*** Opening Document passage ***
You make some very excellent points. I agree with you that melding how people learn with something worth learning is tricky. Games today are indicative of the most rudimentary economic aspect of supply and demand. People demand a certain sort of game, and the game companies supply it. Go into any game or computer electronics store and see what’s on the shelves: 1st person fantasy and war games. People want the challenge and immersion/holodeck experience. They want the inductive vs. the deductive game. And, therefore, I think the learning experience that Ferguson and Gee speak to is not going to happen.

You're right on with playing games that have certain artifacts you need to find before you can move to the next level. This is not an open ended game, but one that in all reality manipulates the player. Where's the learning in that? I think what you learn in those games is akin to a mouse learning it has to push the button in order to get the cheese. That's why for first-person person games, I play the on-line versions: they're completely open ended without a preconceived path you need to walk down in order to win. I don’t buy into Gee’s argument that there is a built in learning component in video/computer games that draw people back to them. Again, as I mentioned in my post on the subject, I think it’s the challenge factor.
*** Closing Document passage ***
Your goal
Transcribe the comment above about video games and learning in full, word for word.
*** Opening Record extracts ***
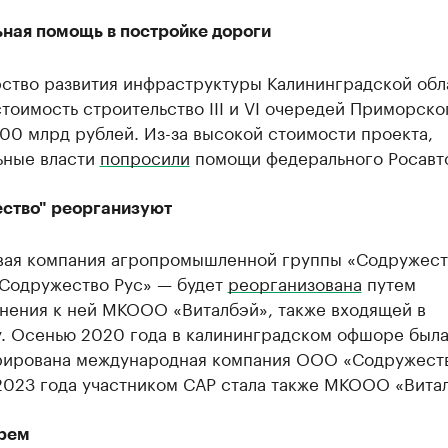
ная помощь в постройке дороги
ство развития инфраструктуры Калининградской обл
тоимость строительство III и VI очередей Приморско
100 млрд рублей. Из-за высокой стоимости проекта,
ьные власти
попросили
помощи федерального Росавт
ство" реорганизуют
вая компания агропромышленной группы «Содружест
одружество Рус» — будет
реорганизована
путем
нения к ней МКООО «Виталбэй», также входящей в
у. Осенью 2020 года в калининградском офшоре был
рирована международная компания ООО «Содружеств
2023 года участником САР стала также МКООО «Вита
рем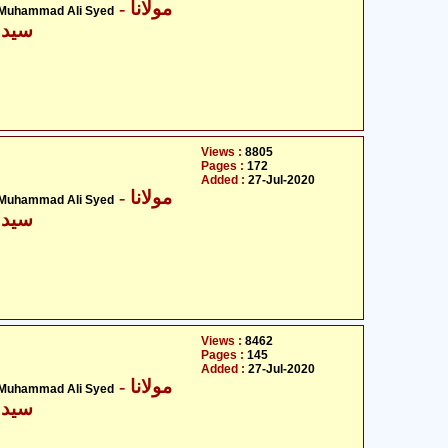
- مولانا
 Muhammad Ali Syed
سید 
Views :
8805
Pages :
172
Added :
27-Jul-2020
- مولانا
 Muhammad Ali Syed
سید 
Views :
8462
Pages :
145
Added :
27-Jul-2020
- مولانا
 Muhammad Ali Syed
سید 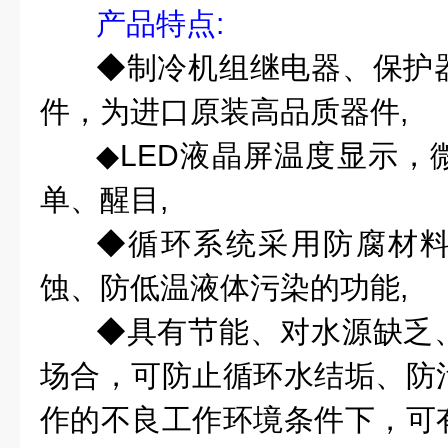
产品特点
:
◆制冷机组继电器、保护
件，为进口原装高品质器件,
◆
LED液晶屏
温度显示，
单、醒目,
◆循环系统采用防腐材
蚀、防低温液体污染的功能,
◆具有节能、对水源缺乏
场合，可防止循环水结垢、防
作的不良工作环境条件下，可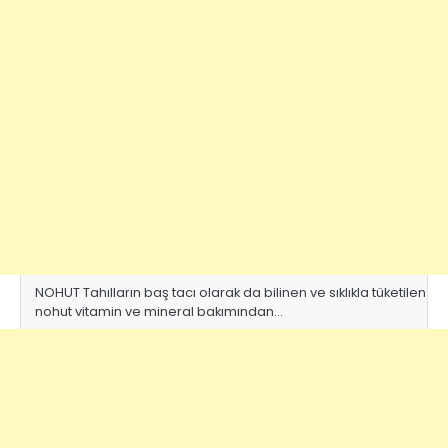
NOHUT Tahılların baş tacı olarak da bilinen ve sıklıkla tüketilen
nohut vitamin ve mineral bakımından…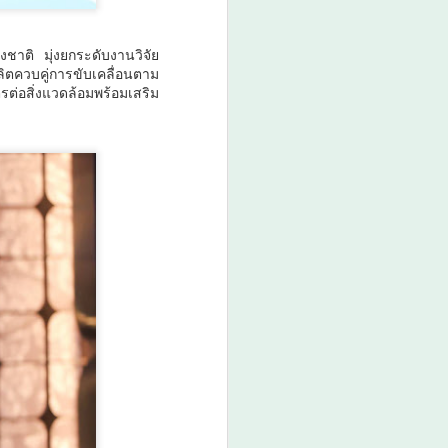
งชาติ มุ่งยกระดับงานวิจัย
ควบคู่การขับเคลื่อนตาม
ต่อสิ่งแวดล้อมพร้อมเสริม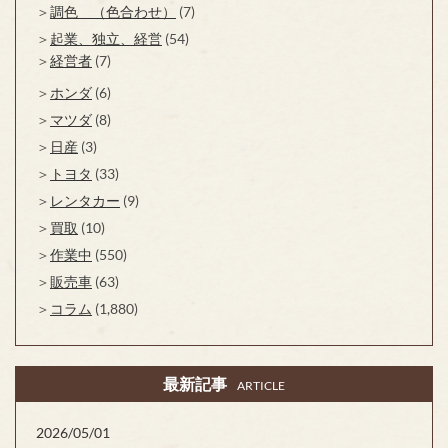
調色 （色合わせ）
(7)
起業、独立、経営
(54)
経営者
(7)
ホンダ
(6)
マツダ
(8)
日産
(3)
トヨタ
(33)
レンタカー
(9)
買取
(10)
作業中
(550)
販売車
(63)
コラム
(1,880)
最新記事
ARTICLE
2026/05/01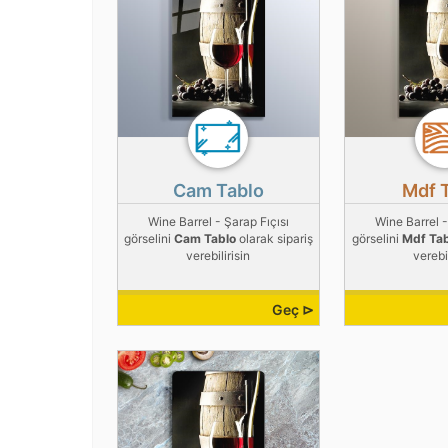
Cam Tablo
Mdf 
Wine Barrel - Şarap Fıçısı
Wine Barrel -
görselini
Cam Tablo
olarak sipariş
görselini
Mdf Ta
verebilirisin
verebil
Geç ⊳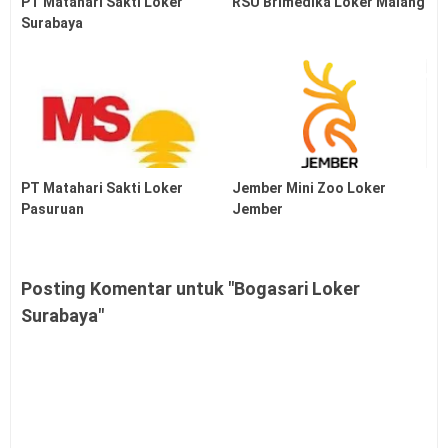
PT Matahari Sakti Loker
RSU Brimedika Loker Malang
Surabaya
PT Matahari Sakti Loker
Jember Mini Zoo Loker
Pasuruan
Jember
Posting Komentar untuk "Bogasari Loker
Surabaya"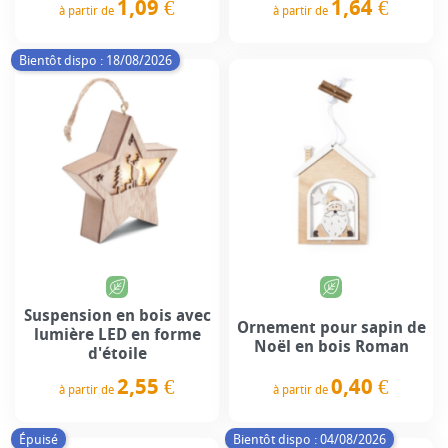
1,09 €
1,64 €
à partir de
à partir de
Prix
Prix
Bientôt dispo : 18/08/2026
Suspension en bois avec
Ornement pour sapin de
lumière LED en forme
Noël en bois Roman
d'étoile
0,40 €
2,55 €
à partir de
à partir de
Prix
Prix
Épuisé
Bientôt dispo : 04/08/2026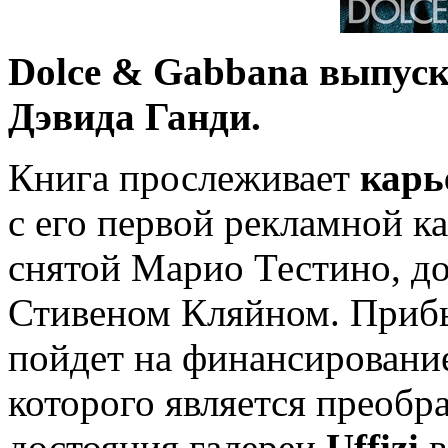
Dolce & Gabbana выпус
Дэвида Ганди.
Книга прослеживает
карь
с его первой рекламной ка
снятой Марио Тестино, д
Стивеном Кляйном. Прибы
пойдет на финансирование
которого является преобр
достояния галереи
Uffizi
в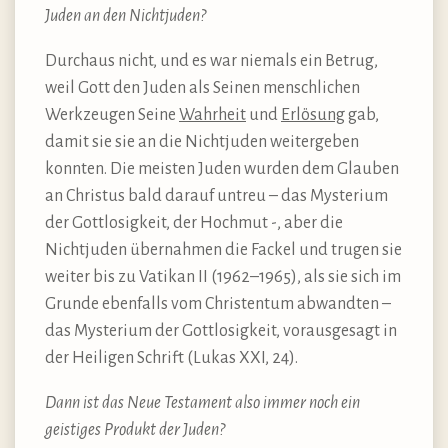
Juden an den Nichtjuden?
Durchaus nicht, und es war niemals ein Betrug,
weil Gott den Juden als Seinen menschlichen
Werkzeugen Seine
Wahrheit
und
Erlösung
gab,
damit sie sie an die Nichtjuden weitergeben
konnten. Die meisten Juden wurden dem Glauben
an Christus bald darauf untreu – das Mysterium
der Gottlosigkeit, der Hochmut -, aber die
Nichtjuden übernahmen die Fackel und trugen sie
weiter bis zu Vatikan II (1962–1965), als sie sich im
Grunde ebenfalls vom Christentum abwandten –
das Mysterium der Gottlosigkeit, vorausgesagt in
der Heiligen Schrift (Lukas XXI, 24).
Dann ist das Neue Testament also immer noch ein
geistiges Produkt der Juden?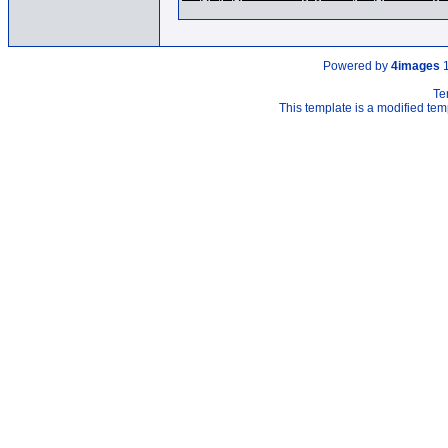
Powered by
4images
1
Te
This template is a modified t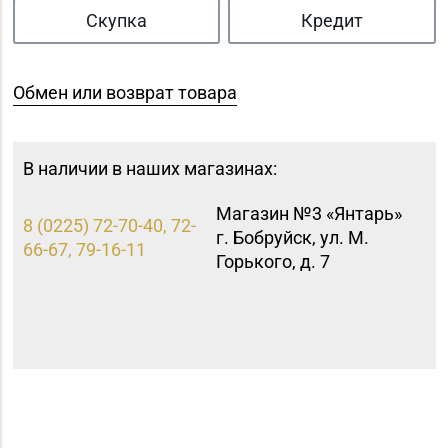
Скупка
Кредит
Обмен или возврат товара
В наличии в наших магазинах:
Магазин №3 «Янтарь»
8 (0225) 72-70-40, 72-
г. Бобруйск, ул. М.
66-67, 79-16-11
Горького, д. 7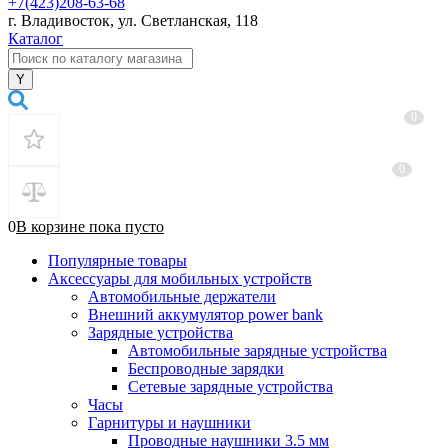
+7(423)208-63-68
г. Владивосток, ул. Светланская, 118
Каталог
0
0
0
В корзине
пока
пусто
Популярные товары
Аксессуары для мобильных устройств
Автомобильные держатели
Внешний аккумулятор power bank
Зарядные устройства
Автомобильные зарядные устройства
Беспроводные зарядки
Сетевые зарядные устройства
Часы
Гарнитуры и наушники
Проводные наушники 3.5 мм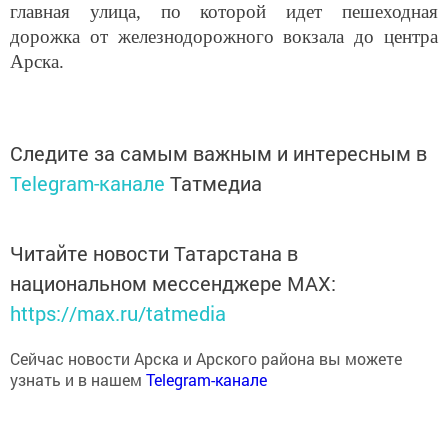
главная улица, по которой идет пешеходная
дорожка от железнодорожного вокзала до центра
Арска.
Следите за самым важным и интересным в
Telegram-канале
Татмедиа
Читайте новости Татарстана в
национальном мессенджере MАХ:
https://max.ru/tatmedia
Сейчас новости Арска и Арского района вы можете
узнать и в нашем
Telegram-канале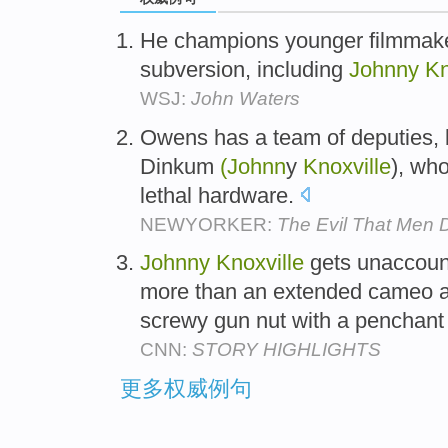
He champions younger filmmak
subversion, including
Johnny
Kn
WSJ:
John Waters
Owens has a team of deputies, b
Dinkum
(Johnn
y
Knoxville
), wh
lethal hardware.
NEWYORKER:
The Evil That Men 
Johnny
Knoxville
gets unaccounta
more than an extended cameo 
screwy gun nut with a penchant 
CNN:
STORY HIGHLIGHTS
更多权威例句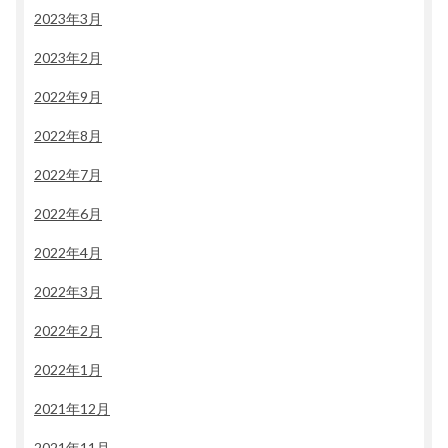
2023年3月
2023年2月
2022年9月
2022年8月
2022年7月
2022年6月
2022年4月
2022年3月
2022年2月
2022年1月
2021年12月
2021年11月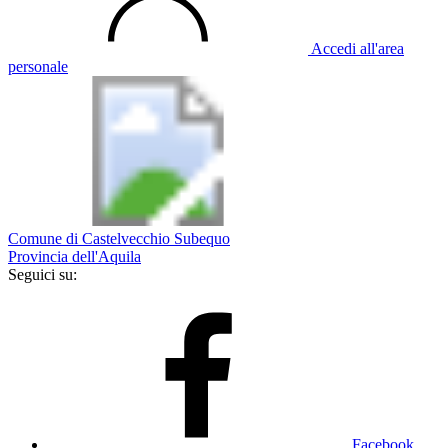
Accedi all'area
personale
Comune di Castelvecchio Subequo
Provincia dell'Aquila
Seguici su:
Facebook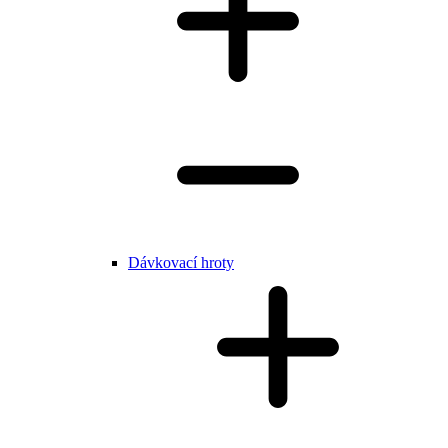
Dávkovací hroty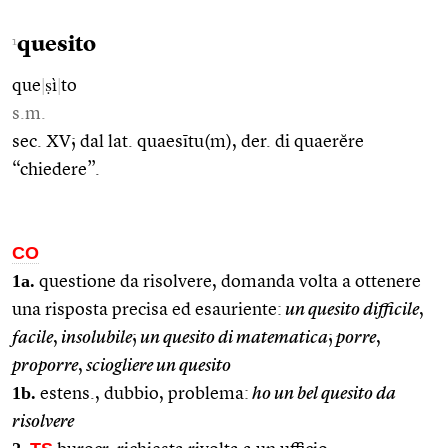
quesito
1
que
|
ṣì
|
to
s.m.
sec. XV; dal lat. quaesītu(m), der. di quaerĕre
“chiedere”.
CO
1a.
questione da risolvere, domanda volta a ottenere
una risposta precisa ed esauriente:
un quesito difficile
,
facile
,
insolubile
;
un quesito di matematica
;
porre
,
proporre
,
sciogliere un quesito
1b.
estens., dubbio, problema:
ho un bel quesito da
risolvere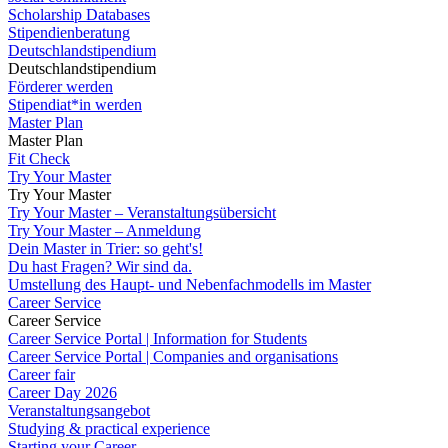
Scholarship Databases
Stipendienberatung
Deutschlandstipendium
Deutschlandstipendium
Förderer werden
Stipendiat*in werden
Master Plan
Master Plan
Fit Check
Try Your Master
Try Your Master
Try Your Master – Veranstaltungsübersicht
Try Your Master – Anmeldung
Dein Master in Trier: so geht's!
Du hast Fragen? Wir sind da.
Umstellung des Haupt- und Nebenfachmodells im Master
Career Service
Career Service
Career Service Portal | Information for Students
Career Service Portal | Companies and organisations
Career fair
Career Day 2026
Veranstaltungsangebot
Studying & practical experience
Starting your Career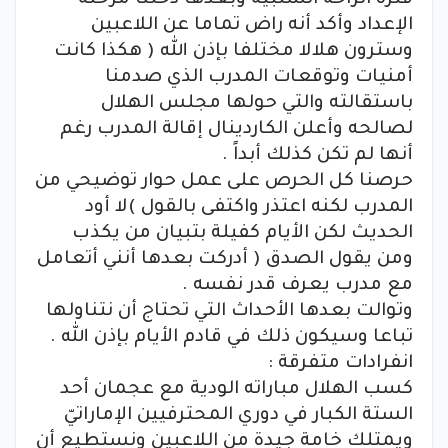
الإعداد وأكد أنه راض تماما عن اللاعبين
وسترون هلالا مختلفا بإذن الله ( هكذا كانت
أمنيات وتوقعات المدرب الذي صدمنا
باستقالته والتي حولها مجلس الهلال
لصالحه وأعلن الكاردينال إقالة المدرب رغم
أنها لم تكن كذلك أبداً .
حرصنا كل الحرص على عمل حوار توضيحي من
المدرب لكنه اعتذر واكتفى بالقول )لا أود
الحديث لكن الأيام كفيلة بتبيان من يكذب
ومن يقول الصدق ( أدركت بعدها أنني أتعامل
مع مدرب يعرف قدر نفسه .
وتوالت بعدها الأحداث التي تحتاج أن نتناولها
تباعا وسيكون ذلك في قادم الأيام بإذن الله .
انفرادات متفرقة :
كسب الهلال مباراته الودية مع عجمان أحد
الستة الكبار في دوري المحترفيين الإماراتيّ
ويمتلك خامة جيدة من اللاعبين ونستطيع أن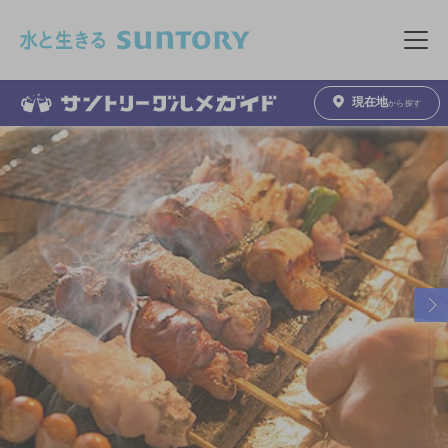
このページの本文へ移動
メニュ
現在地
から探す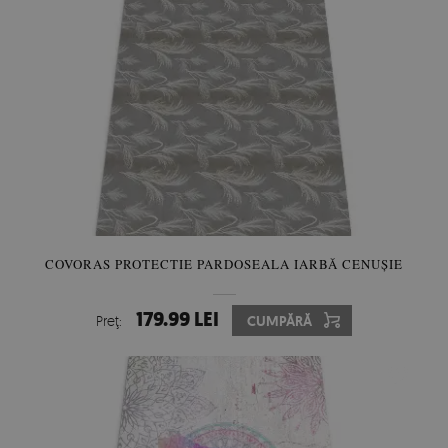
COVORAS PROTECTIE PARDOSEALA IARBĂ CENUȘIE
179.99 LEI
Preţ:
CUMPĂRĂ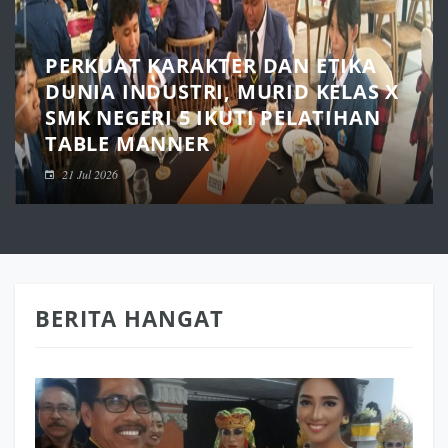
PERKUAT KARAKTER DAN ETIKA
DUNIA INDUSTRI, MURID KELAS X
SMK NEGERI 5 IKUTI PELATIHAN
TABLE MANNER
21 Jul 2026
BERITA HANGAT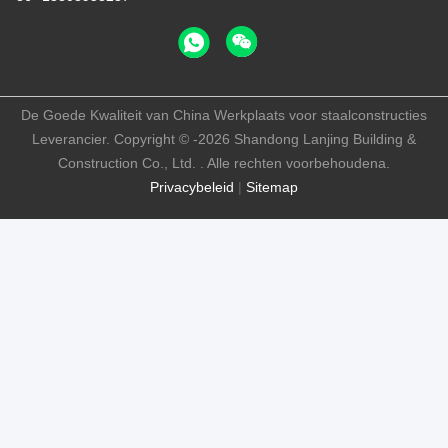
De Goede Kwaliteit van China Werkplaats voor staalconstructies
Leverancier. Copyright © -2026 Shandong Lanjing Building &
Construction Co., Ltd. . Alle rechten voorbehoudena.
Privacybeleid
|
Sitemap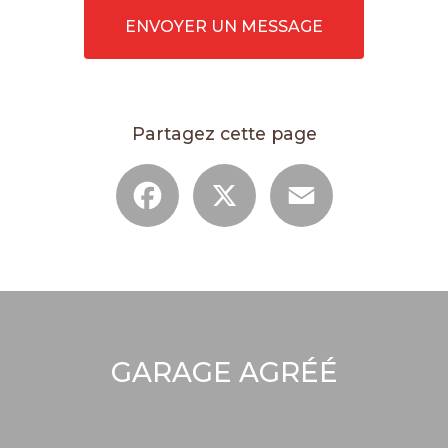
ENVOYER UN MESSAGE
Partagez cette page
Facebook
X
Email
GARAGE AGRÉÉ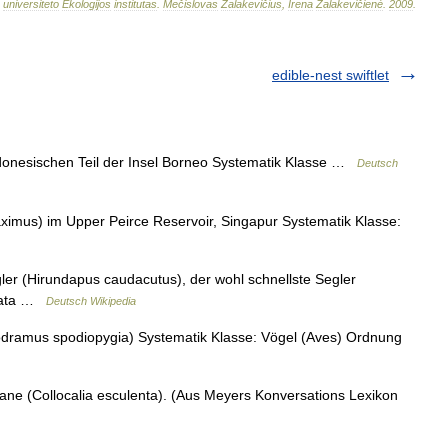
universiteto
Ekologijos
institutas
.
Mečislovas
Žalakevičius
,
Irena
Žalakevičienė
.
2009
.
edible-nest swiftlet
donesischen Teil der Insel Borneo Systematik Klasse …
Deutsch
mus) im Upper Peirce Reservoir, Singapur Systematik Klasse:
r (Hirundapus caudacutus), der wohl schnellste Segler
brata …
Deutsch Wikipedia
ramus spodiopygia) Systematik Klasse: Vögel (Aves) Ordnung
e (Collocalia esculenta). (Aus Meyers Konversations Lexikon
*** Closing Record extracts ***
Result of this task
You make some very excellent points. I agree with you that melding how people learn with something worth learning is tricky. Games today are indicative of the most rudimentary economic aspect of supply and demand. People demand a certain sort of game, and the game companies supply it. Go into any game or computer electronics store and see what’s on the shelves: 1st person fantasy and war games. People want the challenge and immersion/holodeck experience. They want the inductive vs. the deductive game. And, therefore, I think the learning experience that Ferguson and Gee speak to is not going to happen.

You're right on with playing games that have certain artifacts you need to find before you can move to the next level. This is not an open ended game, but one that in all reality manipulates the player. Where's the learning in that? I think what you learn in those games is akin to a mouse learning it has to push the button in order to get the cheese. That's why for first-person person games, I play the on-line versions: they're completely open ended without a preconceived path you need to walk down in order to win. I don’t buy into Gee’s argument that there is a built in learning component in video/computer games that draw people back to them. Again, as I mentioned in my post on the subject, I think it’s the challenge factor.